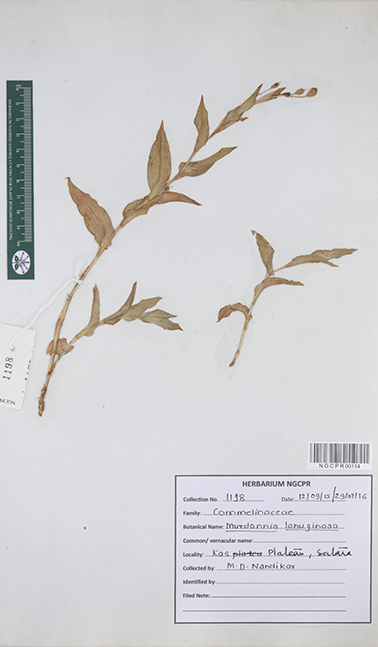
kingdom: Plantae
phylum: Tracheophyta
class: Liliopsida
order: Commelinales
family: Commelinaceae
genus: Murdannia
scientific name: Murdannia lanuginosa
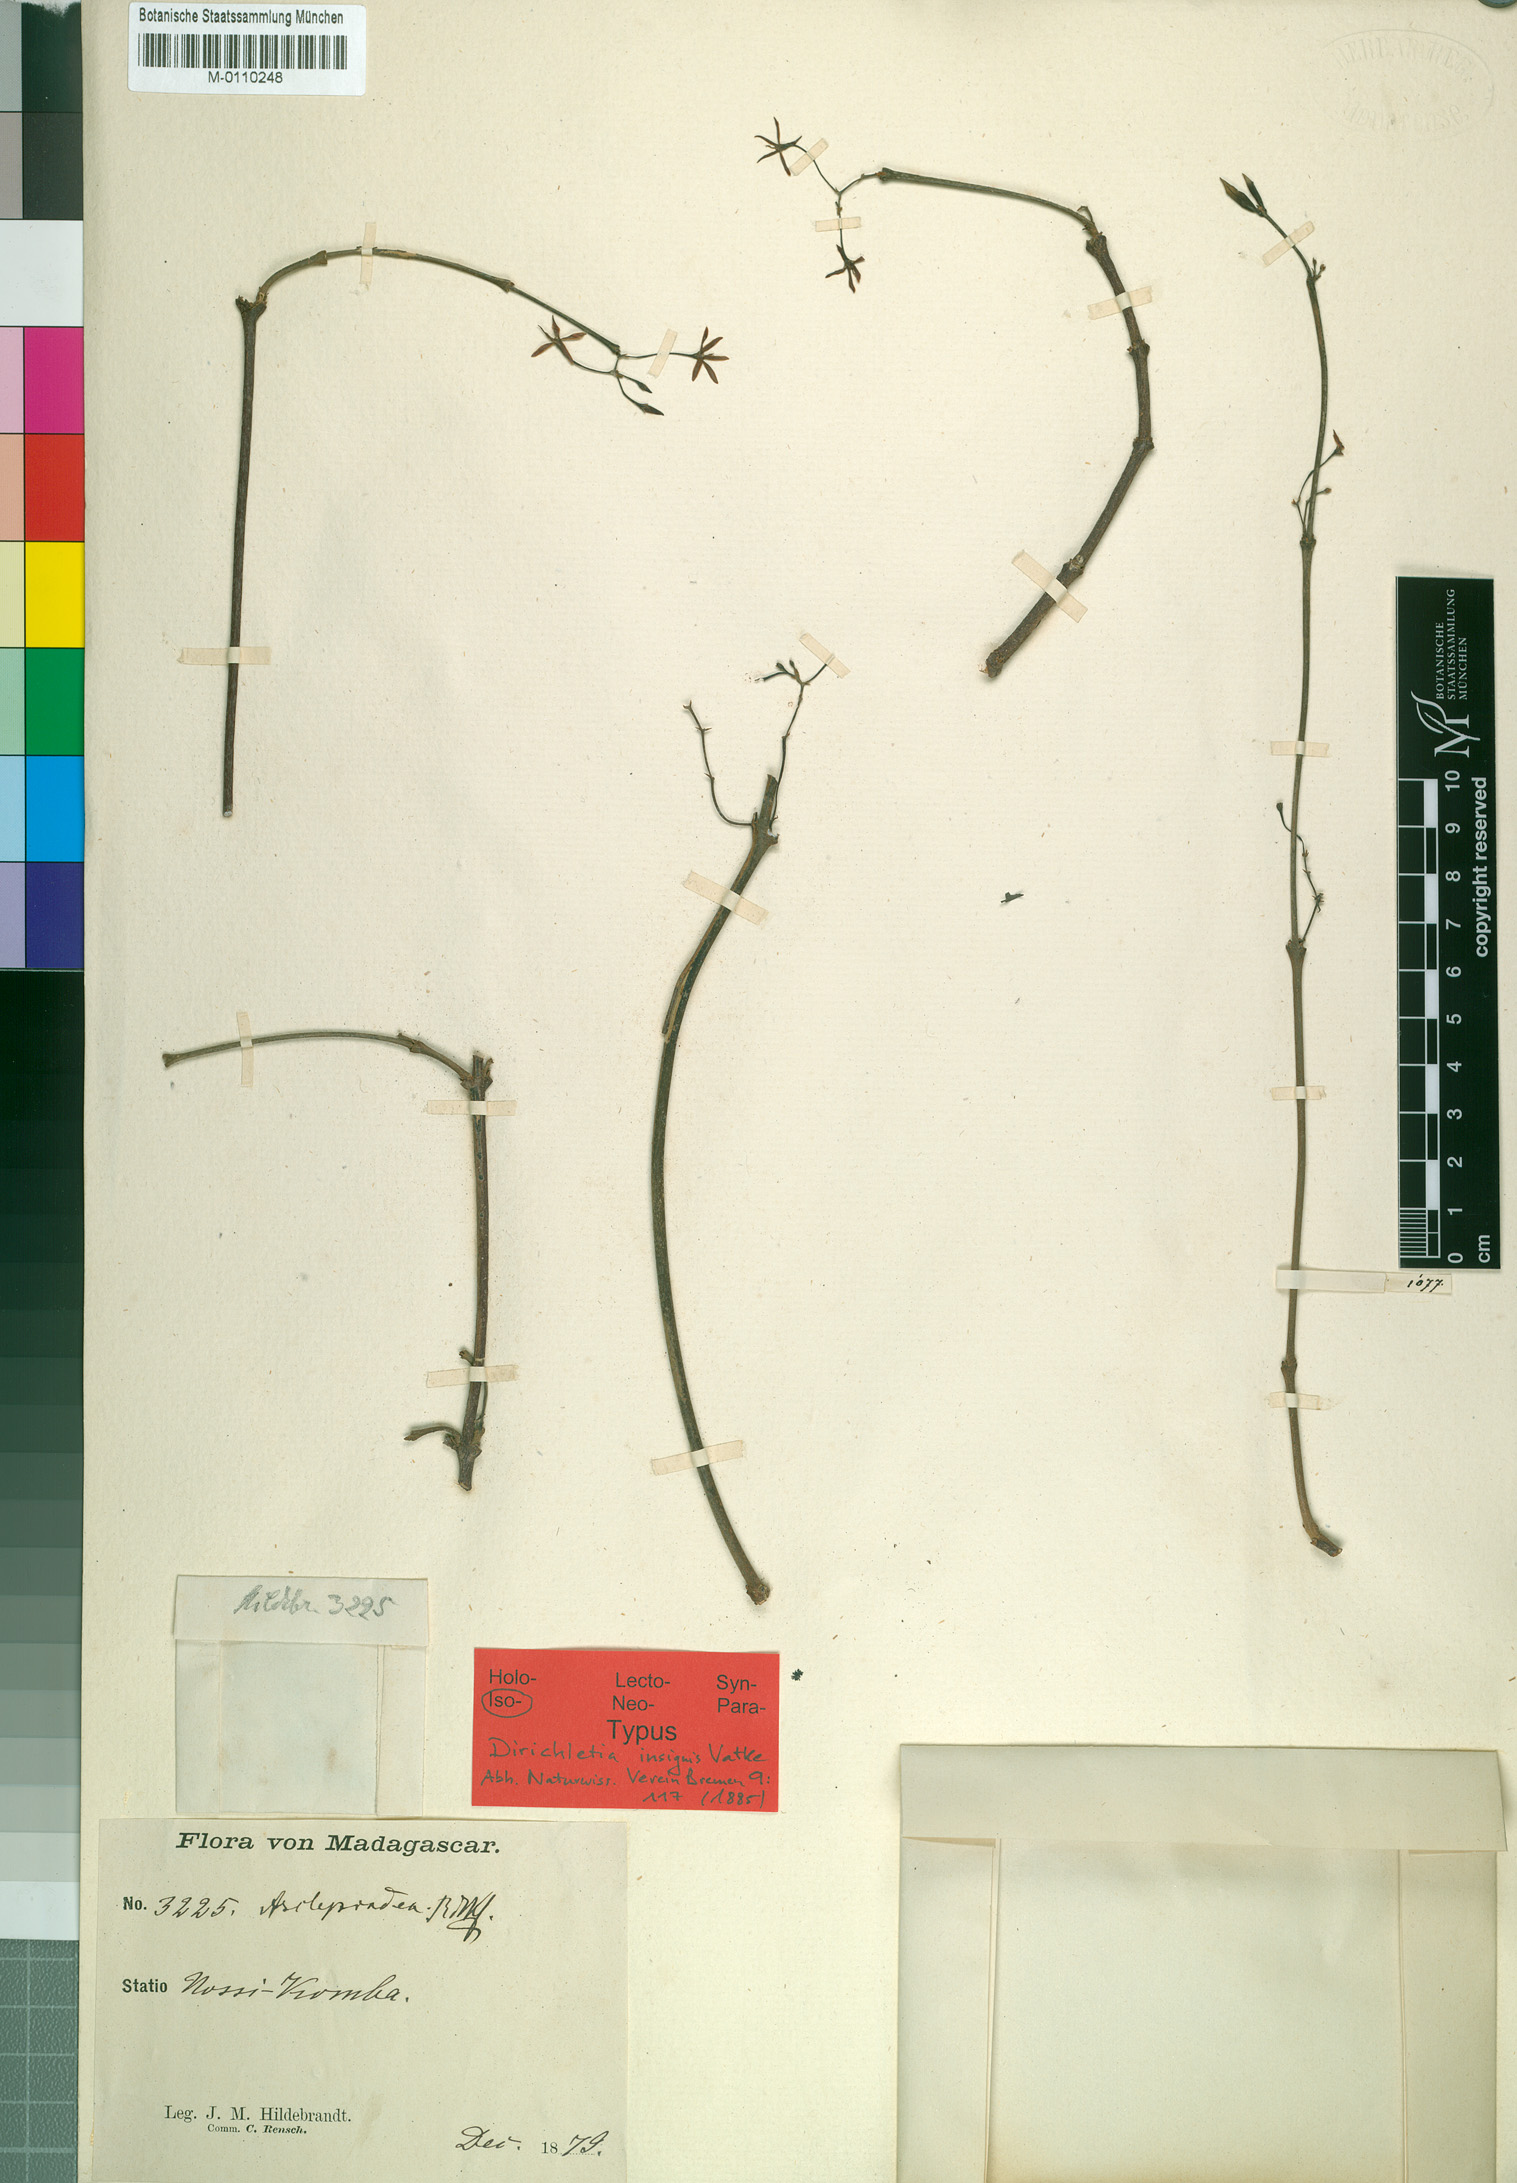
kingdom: Plantae
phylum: Tracheophyta
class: Magnoliopsida
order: Gentianales
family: Rubiaceae
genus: Paracarphalea
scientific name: Paracarphalea kirondron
------------------------------------------------------------
Повторите без изменений все строки из записей выше, пропустив картинки.

**ОТВЕТ НА ЗАДАНИЕ**.
kingdom: Plantae
phylum: Tracheophyta
class: Liliopsida
order: Commelinales
family: Commelinaceae
genus: Murdannia
scientific name: Murdannia lanuginosa
kingdom: Plantae
phylum: Tracheophyta
class: Magnoliopsida
order: Gentianales
family: Rubiaceae
genus: Paracarphalea
scientific name: Paracarphalea kirondron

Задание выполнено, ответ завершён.